Dia menambahkan, produk hukum dalam bentuk "Seruan Bersama" tidak dikategorikan sebagai peraturan perundang-undangan sebagaimana yang diatur dalam UU Nomor 12 Tahun 2011 Tentang Pembentukan Peraturan Perundang-undangan. Dengan demikian keberadaan "Seruan Bersama" bukanlah sebagai peraturan yang mengikat.
 
"Jika "Seruan Bersama" tersebut dianalogikan dengan "Surat Edaran" maka jika merujuk ke Pasal 1 butir 43, Peraturan Menteri Dalam Negeri (Permendagri) Nomor 55 Tahun 2010 tentang Tata Naskah Dinas di Lingkungan Kementerian Dalam Negeri disebutkan "Surat Edaran adalah naskah dinas yang berisi pemberitahuan, penjelasan dan/atau petunjuk cara melaksanakan hal tertentu yang dianggap penting dan mendesak".
 
Mengingat isi "Seruan Bersama" hanya berupa pemberitahuan, maka dengan sendirinya materi muatannya tidak merupakan norma hukum sebagaimana norma dari suatu peraturan perundangan-undangan.

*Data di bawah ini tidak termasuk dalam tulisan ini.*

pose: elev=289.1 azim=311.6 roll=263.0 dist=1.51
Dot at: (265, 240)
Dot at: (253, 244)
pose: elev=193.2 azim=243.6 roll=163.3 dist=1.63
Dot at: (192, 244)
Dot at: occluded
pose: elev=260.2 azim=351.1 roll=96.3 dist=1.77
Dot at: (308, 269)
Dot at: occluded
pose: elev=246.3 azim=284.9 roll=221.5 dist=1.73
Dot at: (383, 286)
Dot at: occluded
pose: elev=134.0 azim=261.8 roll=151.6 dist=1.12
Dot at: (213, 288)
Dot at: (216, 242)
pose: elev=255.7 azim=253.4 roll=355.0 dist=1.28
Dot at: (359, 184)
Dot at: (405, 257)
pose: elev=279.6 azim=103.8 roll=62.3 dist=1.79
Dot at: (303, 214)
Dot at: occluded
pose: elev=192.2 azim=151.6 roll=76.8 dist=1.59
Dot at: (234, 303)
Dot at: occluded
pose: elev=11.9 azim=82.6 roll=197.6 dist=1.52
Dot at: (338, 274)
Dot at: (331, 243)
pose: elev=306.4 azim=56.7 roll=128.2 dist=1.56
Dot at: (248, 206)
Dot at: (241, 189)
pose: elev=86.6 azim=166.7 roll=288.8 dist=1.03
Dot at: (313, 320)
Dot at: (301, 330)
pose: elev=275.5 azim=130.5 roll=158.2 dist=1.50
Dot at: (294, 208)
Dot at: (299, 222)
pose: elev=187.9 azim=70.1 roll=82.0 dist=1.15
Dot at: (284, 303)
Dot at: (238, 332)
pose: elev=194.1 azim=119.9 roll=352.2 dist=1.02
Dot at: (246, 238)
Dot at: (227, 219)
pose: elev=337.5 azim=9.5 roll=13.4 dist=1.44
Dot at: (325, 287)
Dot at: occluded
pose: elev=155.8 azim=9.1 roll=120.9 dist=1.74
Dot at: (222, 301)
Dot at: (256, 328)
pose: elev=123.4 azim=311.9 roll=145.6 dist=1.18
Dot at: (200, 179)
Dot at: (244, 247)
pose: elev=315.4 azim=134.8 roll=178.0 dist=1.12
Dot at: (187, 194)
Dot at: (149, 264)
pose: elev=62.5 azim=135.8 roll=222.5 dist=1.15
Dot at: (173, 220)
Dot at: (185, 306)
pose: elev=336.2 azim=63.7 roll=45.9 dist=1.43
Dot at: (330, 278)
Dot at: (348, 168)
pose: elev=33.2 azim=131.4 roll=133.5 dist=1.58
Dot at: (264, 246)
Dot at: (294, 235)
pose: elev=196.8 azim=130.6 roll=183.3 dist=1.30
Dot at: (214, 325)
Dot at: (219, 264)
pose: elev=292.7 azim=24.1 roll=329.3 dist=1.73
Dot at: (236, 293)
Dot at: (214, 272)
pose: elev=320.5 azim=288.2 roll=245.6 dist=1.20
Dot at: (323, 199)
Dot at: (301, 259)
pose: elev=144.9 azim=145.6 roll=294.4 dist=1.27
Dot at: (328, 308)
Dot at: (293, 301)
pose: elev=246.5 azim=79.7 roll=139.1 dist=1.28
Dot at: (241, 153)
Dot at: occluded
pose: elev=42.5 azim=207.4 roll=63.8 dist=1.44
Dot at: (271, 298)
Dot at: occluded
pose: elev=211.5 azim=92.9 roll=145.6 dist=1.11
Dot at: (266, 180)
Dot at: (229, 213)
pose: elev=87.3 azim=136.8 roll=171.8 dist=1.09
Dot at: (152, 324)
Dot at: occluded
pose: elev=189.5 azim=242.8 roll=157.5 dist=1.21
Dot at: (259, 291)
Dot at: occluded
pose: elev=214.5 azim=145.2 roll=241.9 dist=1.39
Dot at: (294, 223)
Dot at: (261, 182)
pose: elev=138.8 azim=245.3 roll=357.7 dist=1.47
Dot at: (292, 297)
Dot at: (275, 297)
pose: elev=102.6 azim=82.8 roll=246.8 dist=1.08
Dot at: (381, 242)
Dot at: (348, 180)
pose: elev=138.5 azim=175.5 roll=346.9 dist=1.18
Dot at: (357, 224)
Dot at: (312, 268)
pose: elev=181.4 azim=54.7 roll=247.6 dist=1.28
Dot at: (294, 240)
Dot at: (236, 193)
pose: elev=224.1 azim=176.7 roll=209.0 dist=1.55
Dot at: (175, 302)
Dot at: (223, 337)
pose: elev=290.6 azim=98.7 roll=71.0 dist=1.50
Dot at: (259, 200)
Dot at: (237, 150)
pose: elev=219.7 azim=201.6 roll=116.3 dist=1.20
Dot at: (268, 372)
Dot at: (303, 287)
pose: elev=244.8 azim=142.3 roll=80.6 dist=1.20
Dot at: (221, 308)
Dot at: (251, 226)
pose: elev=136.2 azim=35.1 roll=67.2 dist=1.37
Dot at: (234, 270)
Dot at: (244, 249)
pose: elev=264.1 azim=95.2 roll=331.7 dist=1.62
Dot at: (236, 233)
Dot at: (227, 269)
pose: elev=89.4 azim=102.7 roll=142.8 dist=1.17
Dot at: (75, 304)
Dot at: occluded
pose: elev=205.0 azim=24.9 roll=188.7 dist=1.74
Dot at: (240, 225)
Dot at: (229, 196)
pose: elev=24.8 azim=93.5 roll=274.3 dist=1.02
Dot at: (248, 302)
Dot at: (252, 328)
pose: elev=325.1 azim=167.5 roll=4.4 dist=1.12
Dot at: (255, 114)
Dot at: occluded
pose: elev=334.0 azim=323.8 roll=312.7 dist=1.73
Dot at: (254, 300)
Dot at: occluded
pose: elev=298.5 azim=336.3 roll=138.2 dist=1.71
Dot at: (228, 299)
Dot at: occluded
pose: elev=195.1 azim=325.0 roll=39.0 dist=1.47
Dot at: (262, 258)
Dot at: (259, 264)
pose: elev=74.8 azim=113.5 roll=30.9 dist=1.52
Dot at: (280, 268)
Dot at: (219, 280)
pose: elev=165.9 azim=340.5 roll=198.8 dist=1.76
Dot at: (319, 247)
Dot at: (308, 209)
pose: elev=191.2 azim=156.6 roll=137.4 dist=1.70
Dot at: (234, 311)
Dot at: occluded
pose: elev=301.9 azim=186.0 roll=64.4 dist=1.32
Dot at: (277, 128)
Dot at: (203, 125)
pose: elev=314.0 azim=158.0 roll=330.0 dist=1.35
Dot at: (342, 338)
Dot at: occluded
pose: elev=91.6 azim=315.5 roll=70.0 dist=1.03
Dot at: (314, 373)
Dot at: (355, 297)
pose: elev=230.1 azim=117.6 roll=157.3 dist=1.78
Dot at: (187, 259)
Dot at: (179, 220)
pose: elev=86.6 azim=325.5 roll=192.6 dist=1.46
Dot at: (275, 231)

"Oleh karena itu "Seruan Bersama" tidak dapat dijadikan dasar hukum untuk menganulir berbagai peraturan di atasnya maupun perundang-undangan yang berlaku. Dan sifatnya hanya pemberitahuan dan tidak bisa dikenakan sanksi bagi yang tidak mengindahkannya, karena "Seruan Bersama"  bukanlah norma hukum," tegasnya.
 
Dia juga menyebut, "Seruan Bersama" yang dikeluarkan oleh Pemkot Lhokseumawe tersebut telah mereduksi berbagai aturan perundang-undangan Hak Asasi Manusia (HAM) terkait dengan kebebasan berekspresi.